What valuable lessons did you learn through such experiences?
It taught me a lot and gave me a lot of life experience, and an education you could never even dream of paying for. Traveling alone in Europe, I had to learn very quickly how to be an adult and how to survive in a predatory world.
How were you able to survive?
I always stood up for myself, and I think that’s why I am here today. I never did drugs, and I was always fighting through and making sure I was protecting myself. The most important thing for me was that I had faith. I was always writing. I always knew that I had a bigger plan for myself. One day I would tell my story. I never really felt like this was the end-all for me.
How were you able to get yourself through the tough times?
If you look at life as being a character in your own movie, it makes it much more endurable. If you’re going through something painful, that’s a story. I’ve gone through a lot of pain in my life, and I always look at it as, “This is the part of the story when…” That would be my way of getting through it. Then, I would write about it. It’s all about the journey. Life is a journey and a struggle.
What is something you hope to accomplish that you haven’t already?
I think that I’ve come to the point in my life where I’m able to hopefully inspire younger people and help them. I think our duty in life is when we go through things ourselves, hopefully we learn from them to make us better people, and then to be there for somebody else who’s going through the same thing.
Why did you choose to do what you do?
We are so isolated and alone in our own universe, I think we all just want to be known. I’m not talking about fame, I’m talking about just being known and being seen. I want my soul to be known and shared with other people to feel that connection.
What advice do you have for those who dream of being in the entertainment industry?

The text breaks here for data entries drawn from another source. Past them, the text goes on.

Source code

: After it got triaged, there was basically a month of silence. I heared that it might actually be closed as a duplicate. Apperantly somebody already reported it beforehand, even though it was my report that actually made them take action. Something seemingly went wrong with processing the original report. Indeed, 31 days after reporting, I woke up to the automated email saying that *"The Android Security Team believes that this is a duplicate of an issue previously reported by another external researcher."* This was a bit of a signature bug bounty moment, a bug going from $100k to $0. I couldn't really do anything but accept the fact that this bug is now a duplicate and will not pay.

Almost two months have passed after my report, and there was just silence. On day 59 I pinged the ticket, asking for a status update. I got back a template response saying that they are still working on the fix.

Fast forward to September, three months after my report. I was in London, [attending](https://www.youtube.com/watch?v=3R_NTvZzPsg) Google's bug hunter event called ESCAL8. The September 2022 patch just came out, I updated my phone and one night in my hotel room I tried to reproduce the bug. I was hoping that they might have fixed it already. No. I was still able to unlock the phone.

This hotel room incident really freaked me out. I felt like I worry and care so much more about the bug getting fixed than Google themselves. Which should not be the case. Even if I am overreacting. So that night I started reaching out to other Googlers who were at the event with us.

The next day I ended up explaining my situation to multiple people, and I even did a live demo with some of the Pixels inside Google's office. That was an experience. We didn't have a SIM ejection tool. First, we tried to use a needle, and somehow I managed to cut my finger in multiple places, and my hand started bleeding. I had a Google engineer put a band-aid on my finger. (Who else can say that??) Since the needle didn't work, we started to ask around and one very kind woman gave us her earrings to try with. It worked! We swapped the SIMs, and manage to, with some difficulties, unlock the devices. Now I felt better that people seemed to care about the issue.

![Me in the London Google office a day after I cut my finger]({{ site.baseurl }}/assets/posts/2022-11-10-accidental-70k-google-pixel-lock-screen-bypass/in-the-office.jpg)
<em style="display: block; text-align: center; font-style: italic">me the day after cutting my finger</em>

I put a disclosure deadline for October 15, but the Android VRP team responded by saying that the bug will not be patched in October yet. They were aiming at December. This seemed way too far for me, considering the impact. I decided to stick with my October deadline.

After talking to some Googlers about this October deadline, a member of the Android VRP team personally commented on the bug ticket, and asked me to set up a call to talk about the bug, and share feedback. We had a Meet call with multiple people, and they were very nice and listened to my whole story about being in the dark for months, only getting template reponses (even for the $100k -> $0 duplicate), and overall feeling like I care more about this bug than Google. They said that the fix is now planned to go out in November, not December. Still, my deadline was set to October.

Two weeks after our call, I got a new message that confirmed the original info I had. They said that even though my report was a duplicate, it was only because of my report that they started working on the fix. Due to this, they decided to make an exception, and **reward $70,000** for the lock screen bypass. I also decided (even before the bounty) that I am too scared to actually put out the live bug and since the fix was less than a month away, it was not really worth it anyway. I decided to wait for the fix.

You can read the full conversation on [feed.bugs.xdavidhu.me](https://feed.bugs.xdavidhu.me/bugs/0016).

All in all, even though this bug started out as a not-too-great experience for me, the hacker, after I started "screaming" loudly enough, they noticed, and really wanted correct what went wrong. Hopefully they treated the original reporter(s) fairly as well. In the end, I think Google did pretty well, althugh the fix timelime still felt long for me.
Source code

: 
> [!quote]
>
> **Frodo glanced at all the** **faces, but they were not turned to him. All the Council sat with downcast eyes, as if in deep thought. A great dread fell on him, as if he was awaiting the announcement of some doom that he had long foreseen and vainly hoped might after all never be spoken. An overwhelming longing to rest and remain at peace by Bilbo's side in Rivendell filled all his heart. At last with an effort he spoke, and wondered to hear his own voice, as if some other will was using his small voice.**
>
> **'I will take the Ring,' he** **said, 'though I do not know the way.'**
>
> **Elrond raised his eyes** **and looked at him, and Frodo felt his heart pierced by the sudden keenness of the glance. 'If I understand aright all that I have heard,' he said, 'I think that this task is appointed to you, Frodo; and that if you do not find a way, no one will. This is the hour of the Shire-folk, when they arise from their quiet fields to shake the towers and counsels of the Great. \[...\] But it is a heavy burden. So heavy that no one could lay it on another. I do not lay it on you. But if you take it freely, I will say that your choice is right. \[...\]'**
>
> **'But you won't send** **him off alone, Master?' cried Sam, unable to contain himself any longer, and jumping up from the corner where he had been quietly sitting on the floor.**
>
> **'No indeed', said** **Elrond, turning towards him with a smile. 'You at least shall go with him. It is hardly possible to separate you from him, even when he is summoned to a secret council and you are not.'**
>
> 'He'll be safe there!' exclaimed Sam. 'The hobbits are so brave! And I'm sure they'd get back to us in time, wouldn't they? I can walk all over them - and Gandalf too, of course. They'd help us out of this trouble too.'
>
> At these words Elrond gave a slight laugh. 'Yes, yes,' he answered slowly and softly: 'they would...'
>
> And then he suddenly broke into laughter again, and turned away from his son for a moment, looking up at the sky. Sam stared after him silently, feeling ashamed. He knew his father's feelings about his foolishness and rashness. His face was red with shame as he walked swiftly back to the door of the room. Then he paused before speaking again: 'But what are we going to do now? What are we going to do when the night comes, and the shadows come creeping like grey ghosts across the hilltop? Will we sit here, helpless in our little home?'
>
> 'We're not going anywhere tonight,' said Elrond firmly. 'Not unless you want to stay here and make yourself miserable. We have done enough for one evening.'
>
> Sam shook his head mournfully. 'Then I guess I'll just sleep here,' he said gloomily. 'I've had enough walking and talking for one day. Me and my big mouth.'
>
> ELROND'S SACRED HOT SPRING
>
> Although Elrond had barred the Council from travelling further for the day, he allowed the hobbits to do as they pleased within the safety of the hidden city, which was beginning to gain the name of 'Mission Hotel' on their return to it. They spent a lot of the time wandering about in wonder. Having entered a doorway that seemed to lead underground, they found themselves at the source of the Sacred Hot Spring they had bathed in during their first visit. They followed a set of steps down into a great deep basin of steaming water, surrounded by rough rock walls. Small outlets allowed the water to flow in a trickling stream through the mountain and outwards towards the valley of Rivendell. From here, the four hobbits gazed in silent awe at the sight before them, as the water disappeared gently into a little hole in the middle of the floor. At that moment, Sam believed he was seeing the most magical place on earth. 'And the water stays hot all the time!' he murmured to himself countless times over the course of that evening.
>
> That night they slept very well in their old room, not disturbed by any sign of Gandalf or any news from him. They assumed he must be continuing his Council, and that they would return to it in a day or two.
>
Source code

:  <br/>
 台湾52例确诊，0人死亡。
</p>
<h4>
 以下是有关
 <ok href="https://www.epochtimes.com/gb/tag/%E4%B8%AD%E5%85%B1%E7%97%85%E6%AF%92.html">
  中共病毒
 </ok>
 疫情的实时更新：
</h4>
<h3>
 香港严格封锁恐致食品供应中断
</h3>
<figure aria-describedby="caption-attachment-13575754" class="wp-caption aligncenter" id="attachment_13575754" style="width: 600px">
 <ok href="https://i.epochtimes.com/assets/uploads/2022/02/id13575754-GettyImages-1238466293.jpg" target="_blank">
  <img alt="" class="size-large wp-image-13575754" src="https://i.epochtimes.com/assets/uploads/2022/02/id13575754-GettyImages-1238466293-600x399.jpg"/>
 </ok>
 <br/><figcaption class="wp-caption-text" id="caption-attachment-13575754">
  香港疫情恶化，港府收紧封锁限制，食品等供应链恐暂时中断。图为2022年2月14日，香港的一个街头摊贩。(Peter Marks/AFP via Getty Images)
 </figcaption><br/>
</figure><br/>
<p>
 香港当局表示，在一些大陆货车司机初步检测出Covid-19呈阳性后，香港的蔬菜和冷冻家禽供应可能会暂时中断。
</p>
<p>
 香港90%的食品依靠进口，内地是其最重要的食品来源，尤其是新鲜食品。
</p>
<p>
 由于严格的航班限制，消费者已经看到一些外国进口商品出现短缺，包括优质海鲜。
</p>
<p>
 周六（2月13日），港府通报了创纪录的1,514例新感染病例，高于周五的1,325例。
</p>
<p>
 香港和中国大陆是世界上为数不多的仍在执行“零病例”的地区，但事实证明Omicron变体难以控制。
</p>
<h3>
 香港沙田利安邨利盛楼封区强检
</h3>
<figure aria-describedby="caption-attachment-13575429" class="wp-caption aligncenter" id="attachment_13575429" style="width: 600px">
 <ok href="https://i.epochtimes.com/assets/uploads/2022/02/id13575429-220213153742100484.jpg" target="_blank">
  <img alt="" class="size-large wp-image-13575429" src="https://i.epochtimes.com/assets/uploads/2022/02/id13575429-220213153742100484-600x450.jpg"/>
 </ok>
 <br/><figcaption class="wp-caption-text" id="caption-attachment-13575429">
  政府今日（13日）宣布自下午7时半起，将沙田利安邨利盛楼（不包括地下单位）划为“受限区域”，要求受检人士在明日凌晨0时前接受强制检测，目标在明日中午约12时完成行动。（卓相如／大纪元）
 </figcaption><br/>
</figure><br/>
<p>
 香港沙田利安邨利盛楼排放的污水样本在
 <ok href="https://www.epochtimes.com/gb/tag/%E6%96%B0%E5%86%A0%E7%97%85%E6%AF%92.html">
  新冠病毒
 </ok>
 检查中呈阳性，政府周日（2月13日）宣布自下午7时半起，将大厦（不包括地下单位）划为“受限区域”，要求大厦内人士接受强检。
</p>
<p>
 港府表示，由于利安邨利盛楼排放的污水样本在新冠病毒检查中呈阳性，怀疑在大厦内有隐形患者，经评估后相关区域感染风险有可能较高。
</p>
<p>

Take control of your own career. There are SO many possibilities to create your own career: YouTube, blogging, vlogging, podcasting… Don’t wait for opportunities, create them yourself. You can’t just sit around waiting for a manager or an agent to create opportunities for you—you have to do it yourself. It is a really good time for artists. There are so many possibilities to do things ourselves. Don’t let people define you. Keep your eye on your goals and on your dreams.